O estudo novo identifica o alvo possível para o tratamento de reacções alérgicas perigosas

As perspectivas para inibir os sintomas os mais perigosos de reacções alérgicas podem ser mais brilhantes com a publicação de um estudo novo que identifique um alvo possível para farmacoterapias. A pesquisa conduzida no centro médico de hospital de crianças de Cincinnati e publicada no jornal da alergia e da imunologia clínica encontrou que diversas proteínas podem interagir em vasos sanguíneos para intensificar os sintomas respiratórios e circulatórios de uma reacção alérgica severa conhecida como o anaphylaxis. Os fármacos que visam estas proteínas, incluindo uma droga aprovada para tratar uma condição de pele crônica, podem poder moderar reacções e fazer menos inoperante o anaphylaxis.

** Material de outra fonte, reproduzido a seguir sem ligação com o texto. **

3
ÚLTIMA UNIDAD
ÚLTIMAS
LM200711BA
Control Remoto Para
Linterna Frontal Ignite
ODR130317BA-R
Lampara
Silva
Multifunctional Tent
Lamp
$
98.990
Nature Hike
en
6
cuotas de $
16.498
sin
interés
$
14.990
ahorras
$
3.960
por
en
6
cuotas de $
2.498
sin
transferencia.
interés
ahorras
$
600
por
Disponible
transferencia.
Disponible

Uma reacção alérgica ocorre quando o sistema imunitário reconhece uma proteína de outra maneira inofensiva (o alérgeno) como uma ameaça de invasão, ajustando fora uma corrente de eventos que aquela conduza aos sintomas da doença. Os resultados novos centram-se nas pilhas vasculares (VE) do epitélio que alinham as superfícies internas de vasos sanguíneos. As pilhas vizinhas da VE formam uma barreira que impeça a perda fluida. Durante o anaphylaxis severo, interromper a barreira da VE permite que o líquido escape dos vasos sanguíneos nos tecidos circunvizinhos, que podem conduzir para se chocar, falha respiratória e a morte. “Estes estudos mostram que nós precisamos de pensar além das pilhas imunes no que diz respeito à alergia de alimento enquanto se está tornando cada vez mais claro que as pilhas não-imunes podem igualmente influenciar o anaphylaxis,” explicou o investigador principal, Dr. Simon Hogan.

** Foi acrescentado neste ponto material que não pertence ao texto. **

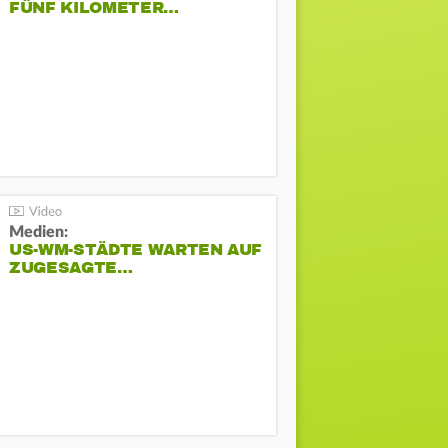
FÜNF KILOMETER…
Medien:
US-WM-STÄDTE WARTEN AUF
ZUGESAGTE…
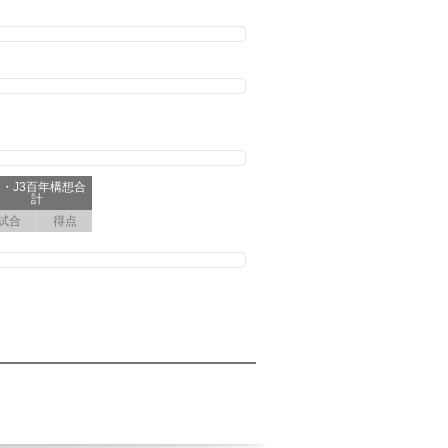
2・J3百年構想合
計
試合
得点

As terapias para impedir os sintomas risco de vida do anaphylaxis podiam transformar as vidas de 15 milhão americanos com alergias de alimento. Os estudos receberam o apoio da pesquisa da alergia de alimento & da educação (FARE), a fonte privada a maior do mundo de financiamento para a pesquisa da alergia de alimento, que concedeu a Hogan uma concessão de multi-ano em 2015. “Para a maioria de indivíduos com alergias de alimento, uma prioridade superior da pesquisa é a revelação das terapias para controlar os sintomas severos que fazem reacções da alergia de alimento tão imprevisíveis e perigosas,” disse Mary Jane Marchisotto, SVP da pesquisa e de operações internacionais na TARIFA.

A maioria de sintomas da alergia são provocados quando uma molécula pequena chamada histamina é liberada dos glóbulos brancos que normalmente promovem curar e lutam a infecção. Outras moléculas liberadas pelos glóbulos brancos durante uma reacção alérgica incluem uma proteína pequena chamada o interleukin 4 (IL-4). Os pesquisadores no laboratório do Hogan examinaram a interacção destas moléculas e da proteína de receptor IL-4 na função da barreira da VE de vasos sanguíneos no anaphylaxis.

Os estudos revelaram que o anaphylaxis estêve ligado com a perda de integridade da barreira da VE em resposta à histamina. Os autores mostraram que a resposta da histamina é mais severa na presença da sinalização IL-4 e que uns níveis mais altos de IL-4 e de histamina aumentaram a perda de líquido dos vasos sanguíneos a tecido circunvizinho e fizeram o anaphylaxis mais severo.

Encontrando isso a perda fluida aumentada que é dependente da actividade do receptor IL-4 sugere que as drogas que visam a actividade do receptor IL-4 possam ser úteis em limitar sintomas do anaphylaxis. Uma tal droga tem sido aprovada já tratando o moderado à eczema severa. O Hogan prevê um papel possível para esta pesquisa em impedir reacções severas durante a imunoterapia do alérgeno, em que repetiu a exposição do alérgeno é usado para fazer o sistema imunitário do paciente menos sensível ao alérgeno.